(WVUE) - For more than a century, people with a variety of mental illnesses have been committed to spending a significant portion of their lives at the Central Louisiana State Hospital in Pineville, and many of those who have died at the institution are now buried in unmarked graves. There is an effort underway to change that.
For decades, patients who died at the hospital were buried in what amounts to a potter's field. They were indigent or sometimes unclaimed by family members, perhaps due to the stigma of mental illness.
"They were buried by other patients who built pine coffins, and then there was a small concrete marker with their ID number marked on it, stamped in it," Abigail Sebastian said.
After touring the cemetery, Sebastian, a retired school teacher, joined a group that's trying to bring recognition to the lives that ended there.
"It's still just heartbreaking to me that these people who suffered when they were alive, many of them had no recognition for the ages that they even lived here and where they're buried and so on," Sebastian said.
In the early days, patients at the Central Louisiana State Hospital would endure harsh treatments – some were locked in chairs, confined to holding pens or force to sleep in crowded dorms. One building, called the rose cottage, was built in 1917. It housed the hospital's morgue, the last stop before a grave with no name. The first burials there were in 1906, within months of the opening of the hospital's opening. The burials continued for the next 50 years. There are only a handful of named markers in a cemetery with the remains of more than 2,000 thousand people. The centerpiece of the memorial contains a poem written by a former patient, Barry Voorhies. You can almost imagine him sitting in this peaceful spot, putting these words to paper.

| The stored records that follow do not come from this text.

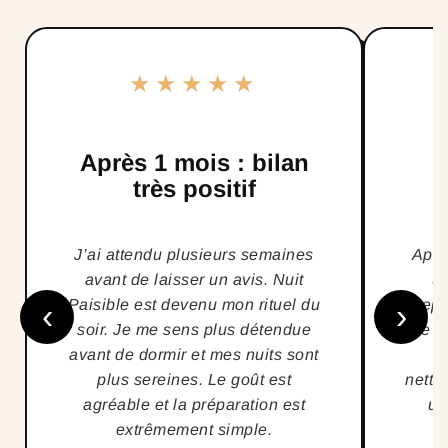
★★★★★
Après 1 mois : bilan
très positif
J’ai attendu plusieurs semaines
Aprè
avant de laisser un avis. Nuit
un
Paisible est devenu mon rituel du
Depui
‹
›
soir. Je me sens plus détendue
me se
avant de dormir et mes nuits sont
m
plus sereines. Le goût est
nette
agréable et la préparation est
un
extrêmement simple.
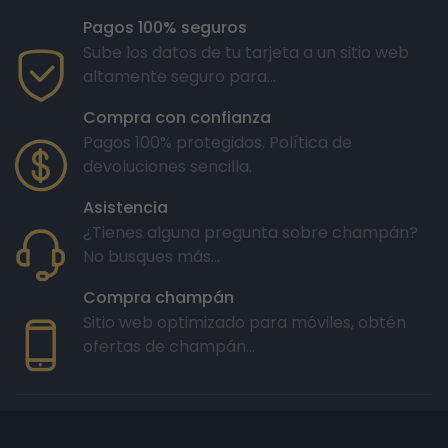
Pagos 100% seguros
Sube los datos de tu tarjeta a un sitio web
altamente seguro para...
Compra con confianza
Pagos 100% protegidos. Política de
devoluciones sencilla.
Asistencia
¿Tienes alguna pregunta sobre champán?
No busques más...
Compra champán
Sitio web optimizado para móviles, obtén
ofertas de champán...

"My spirit runs free like a bird flying high, like an eagle in the sky, like a river flowing free, your song carries me singing," Sebastian reads. "Run spirit, run spirit, run spirit, run spirit run.
The words are full of emotion.
"Their body may not cooperate like they want it to, but their spirit and their soul is free to talk," Sebastian said.
The goal of the cemetery preservation group is to raise enough money to erect a series of monuments.
"And so we've been able to match those numbers with the names, and sometimes with the location where they were born and their birth date," Sebastian said.
And the numbers that are nearly lost for the ages, will be replaced by names on those new monuments, in a final resting place where many, many souls were set free.
"Flowers start to bloom and the sun begins to shine, it's so fine," Sebastian reads. "And here I sit, just God and me, talking to him my spirit runs free."